Ultimately, the utility of the psychosocial assessment may be in preparedness planning: (1) identifying patients who will require more attention post MCS with reminders to keep appointments and follow medical instructions; and (2) identifying patients at high risk of recidivism to illicit substance use so that preventative mechanisms may be planned pre-MCS (such as alcoholics anonymous or outpatient drug treatment support programs).

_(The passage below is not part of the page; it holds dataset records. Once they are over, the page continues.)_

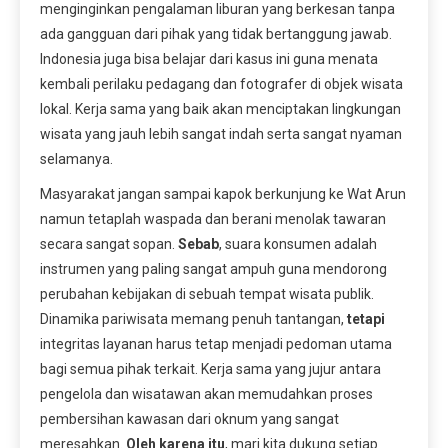
menginginkan pengalaman liburan yang berkesan tanpa
ada gangguan dari pihak yang tidak bertanggung jawab.
Indonesia juga bisa belajar dari kasus ini guna menata
kembali perilaku pedagang dan fotografer di objek wisata
lokal. Kerja sama yang baik akan menciptakan lingkungan
wisata yang jauh lebih sangat indah serta sangat nyaman
selamanya.
Masyarakat jangan sampai kapok berkunjung ke Wat Arun
namun tetaplah waspada dan berani menolak tawaran
secara sangat sopan.
Sebab
, suara konsumen adalah
instrumen yang paling sangat ampuh guna mendorong
perubahan kebijakan di sebuah tempat wisata publik.
Dinamika pariwisata memang penuh tantangan,
tetapi
integritas layanan harus tetap menjadi pedoman utama
bagi semua pihak terkait. Kerja sama yang jujur antara
pengelola dan wisatawan akan memudahkan proses
pembersihan kawasan dari oknum yang sangat
meresahkan.
Oleh karena itu
, mari kita dukung setiap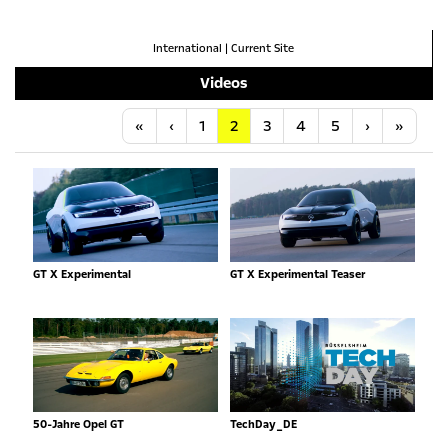
International
|
Current Site
Videos
Anfang
Vorherige
Nächste
Letzt
«
‹
1
2
3
4
5
›
»
GT X Experimental
GT X Experimental Teaser
50-Jahre Opel GT
TechDay_DE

In conclusion, the pre-MCS psychosocial assessment by experienced licensed clinical social workers is an integral component of the evaluation process. Those patients deemed high risk are more likely to exhibit harmful nonadherent behaviors post MCS and are more likely to suffer unplanned readmissions. Thus, when evaluating end-stage HF patients for MCS implantation, the potential for future nonadherence and burden to the patients, caregivers, and healthcare system must be recognized and factors into the complex decision-making process.
Supplementary Material
Biographies
Meet the Authors

Jaime D. Moriguchi, MD is Medical Director of the Mechanical Circulatory Support Program at the Cedars-Sinai Heart Institute. After earning his bachelor’s degree at Stanford University, Dr. Moriguchi went on to earn his medical degree at the David Geffen School of Medicine at the University of California, Los Angeles (UCLA). He completed his internship and residency, serving as chief resident, and completed a cardiology fellowship also at UCLA. Prior to joining Cedars-Sinai, Dr. Moriguchi was Co-Director of the Clinical Heart Failure Program and Medical Director of the Mechanical Circulatory Support Program at the UCLA Medical Center. Dr. Moriguchi has published more than 93 articles on a wide variety of subjects related to cardiac disease, cardiac transplantation, and heart failure. These articles have been published in the Journal of Heart and Lung Transplantation as well as other peer-reviewed publications. He has co-authored six book chapters on heart transplantation, has authored over 161 research abstracts and lectures regularly on mechanical circulatory support.

Michelle Kittleson is Professor of Medicine at Cedars-Sinai, Director of Education in Heart Failure and Transplantation, and Director of Heart Failure Research at the Smidt Heart Institute. She graduated from Harvard College and received her medical degree from Yale University. She completed residency training at Brigham and Women’s Hospital and cardiology fellowship at Johns Hopkins, where she also received a PhD in Clinical Investigation. Dr. Kittleson is Deputy Editor of the Journal of Heart and Lung Transplantation, on Guideline Writing Committees for the American College of Cardiology/American Heart Association and is the Co-Editor-in-Chief for the American College of Cardiology Heart Failure Self-Assessment Program. Her essays have appeared in New England Journal of Medicine, Annals of Internal Medicine, and JAMA Cardiology and her poems have been published in JAMA and Annals of Internal Medicine.
Footnotes
Disclosure: The authors have no conflicts of interest or sources of funding to report.